Incidenties van 0,3-13% per patiënt per jaar zijn mijns inziens (veel) te hoog. De slechte cijfers bewijzen nogmaals, dat goede antistollingsbehandeling echt een vak is. Daaraan behoren mathematica en calculator of computer aan te pas te komen. Als er niet zo amateuristisch werd gedoseerd zou antistollingsbehandeling over een breed front meer eclatante successen boeken. Het wordt de hoogste tijd dat specialistische eisen worden gesteld aan artsen die een antistollingsbehandeling instellen en dat er cursussen doseerkunde komen.
Voor ons zijn streefniveaus van meer dan 6% Thrombotest bij klepprothesen onjuist. Daarin verschillen wij van mening met de auteurs. Verder is per computer dezelfde poliklinische nauwkeurigheid te bereiken met acenocoumarol (Sintrom) als met fenprocoumon (Marcoumar), zodat het klinische voordeel van acenocoumarol, de grotere stuurbaarheid, een plus vormt. Geen omschakeling dus bij opneming of bij ingrepen. Het voert hier te ver ook andere argumenten tegen acenocoumarol met eigen cijfers te weerleggen.

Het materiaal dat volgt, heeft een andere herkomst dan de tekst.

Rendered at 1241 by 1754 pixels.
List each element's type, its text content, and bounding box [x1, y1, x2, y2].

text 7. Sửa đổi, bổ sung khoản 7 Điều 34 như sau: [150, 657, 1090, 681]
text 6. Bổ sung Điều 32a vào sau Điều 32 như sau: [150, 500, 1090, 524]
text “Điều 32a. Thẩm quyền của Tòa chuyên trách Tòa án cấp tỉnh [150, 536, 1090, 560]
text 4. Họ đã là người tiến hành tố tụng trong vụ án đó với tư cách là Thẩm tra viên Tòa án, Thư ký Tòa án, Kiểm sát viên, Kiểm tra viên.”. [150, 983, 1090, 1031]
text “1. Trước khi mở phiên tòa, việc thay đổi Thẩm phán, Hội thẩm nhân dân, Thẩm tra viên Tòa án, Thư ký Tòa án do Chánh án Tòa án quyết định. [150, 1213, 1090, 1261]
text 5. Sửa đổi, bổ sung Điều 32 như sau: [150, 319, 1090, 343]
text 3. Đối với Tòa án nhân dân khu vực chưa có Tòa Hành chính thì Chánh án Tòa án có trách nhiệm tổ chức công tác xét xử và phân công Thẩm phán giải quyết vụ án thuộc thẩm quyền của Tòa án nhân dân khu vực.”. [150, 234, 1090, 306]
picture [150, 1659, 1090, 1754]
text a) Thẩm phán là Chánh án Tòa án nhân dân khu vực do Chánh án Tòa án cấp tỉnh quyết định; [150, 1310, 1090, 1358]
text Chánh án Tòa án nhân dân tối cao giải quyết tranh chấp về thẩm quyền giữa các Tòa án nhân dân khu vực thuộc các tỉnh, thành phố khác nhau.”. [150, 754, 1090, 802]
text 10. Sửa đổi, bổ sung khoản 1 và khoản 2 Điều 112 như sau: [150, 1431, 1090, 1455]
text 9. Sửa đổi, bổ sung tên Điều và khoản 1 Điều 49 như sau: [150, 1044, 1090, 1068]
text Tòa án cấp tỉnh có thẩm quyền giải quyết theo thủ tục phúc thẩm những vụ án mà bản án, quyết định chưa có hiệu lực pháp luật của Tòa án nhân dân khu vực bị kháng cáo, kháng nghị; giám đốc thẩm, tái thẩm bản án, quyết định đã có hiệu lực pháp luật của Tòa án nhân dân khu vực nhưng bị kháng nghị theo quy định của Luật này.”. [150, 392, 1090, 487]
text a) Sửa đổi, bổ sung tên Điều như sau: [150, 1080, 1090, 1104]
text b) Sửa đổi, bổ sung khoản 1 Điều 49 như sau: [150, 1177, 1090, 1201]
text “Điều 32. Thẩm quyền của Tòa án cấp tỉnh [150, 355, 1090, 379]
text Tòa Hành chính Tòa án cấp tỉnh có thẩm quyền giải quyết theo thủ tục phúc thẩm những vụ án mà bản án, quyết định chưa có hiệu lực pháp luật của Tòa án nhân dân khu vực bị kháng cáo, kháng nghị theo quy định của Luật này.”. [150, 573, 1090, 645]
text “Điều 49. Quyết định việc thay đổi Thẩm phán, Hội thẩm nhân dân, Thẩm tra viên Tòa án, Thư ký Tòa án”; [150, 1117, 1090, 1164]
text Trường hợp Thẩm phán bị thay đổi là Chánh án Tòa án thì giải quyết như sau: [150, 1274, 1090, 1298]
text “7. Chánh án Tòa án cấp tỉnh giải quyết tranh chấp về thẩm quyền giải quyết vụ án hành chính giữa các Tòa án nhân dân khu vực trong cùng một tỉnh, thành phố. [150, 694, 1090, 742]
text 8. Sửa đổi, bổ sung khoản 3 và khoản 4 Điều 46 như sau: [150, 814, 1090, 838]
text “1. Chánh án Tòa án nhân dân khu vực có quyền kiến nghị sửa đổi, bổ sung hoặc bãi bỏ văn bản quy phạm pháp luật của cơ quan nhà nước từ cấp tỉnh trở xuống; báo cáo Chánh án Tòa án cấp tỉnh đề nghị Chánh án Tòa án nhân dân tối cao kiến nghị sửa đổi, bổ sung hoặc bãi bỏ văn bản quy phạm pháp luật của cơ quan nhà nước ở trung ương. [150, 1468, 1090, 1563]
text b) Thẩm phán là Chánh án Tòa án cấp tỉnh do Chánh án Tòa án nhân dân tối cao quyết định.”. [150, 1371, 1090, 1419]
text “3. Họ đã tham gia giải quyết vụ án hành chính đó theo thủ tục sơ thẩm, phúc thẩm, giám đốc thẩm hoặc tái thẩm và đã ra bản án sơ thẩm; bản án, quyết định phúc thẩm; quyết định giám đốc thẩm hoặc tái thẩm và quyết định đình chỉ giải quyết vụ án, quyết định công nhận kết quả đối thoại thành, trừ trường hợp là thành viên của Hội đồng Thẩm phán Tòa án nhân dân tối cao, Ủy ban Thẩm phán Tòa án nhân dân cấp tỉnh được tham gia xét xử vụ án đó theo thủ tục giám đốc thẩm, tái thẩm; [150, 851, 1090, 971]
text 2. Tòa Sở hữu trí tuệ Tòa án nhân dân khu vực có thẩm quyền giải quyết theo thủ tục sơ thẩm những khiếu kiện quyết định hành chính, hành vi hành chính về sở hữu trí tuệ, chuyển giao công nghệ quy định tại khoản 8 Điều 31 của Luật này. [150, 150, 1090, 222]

Er is helaas één omstandigheid die perfect doseren bedreigt. De ‘medische revolutie’ in de media heeft de patiënten tot meedenkers gemaakt. Het kost grote moeite zelf-dokteren op antistollingsgebied als (levens)gevaarlijk voor te stellen.
(Geen onderwerp)
Nieuwegein, februari 1988,
Collega Visser schrijft over de competenties van verschillende disciplines. Het is de vraag of een discussie over kunde en kennis van deze en gene wel op haar plaats is. De ‘ontstolling’ (een algemeen in Nederland geaccepteerde en niet door ons verzonnen naamgeving) in de direct postoperatieve fase wordt geregeld door artsen die zowel kennis hebben van de farmacologie van coumarines als van de perioperatieve complicaties van een hartoperatie. Het is daarbij van groot belang het verschil te kennen tussen een mechanische en een biologische kunstklep. Dat de ontstolling kort na ontslag bijgeregeld (‘opgetrokken’) moet worden, wordt onder andere verklaard door het staken van (breed-spectrum)antibiotica vlak voor ontslag en het hervatten van de gewone voedingsgewoonten. In onze reeks patiënten was er overigens een volstrekt willekeurig tijdsinterval tussen klepimplantatie en tijdstip van trombosering, uiteenlopend van 2 maanden tot 10 jaar. De kiem van de narigheid lijkt derhalve niet in onze tuin gezaaid te zijn.
Bij gebruik van een calculator of computer lijkt het ons van groot belang om ook het type kunstklep als gegeven in te voeren, alsmede het hartritme en de plaats van kunstklepimplantatie.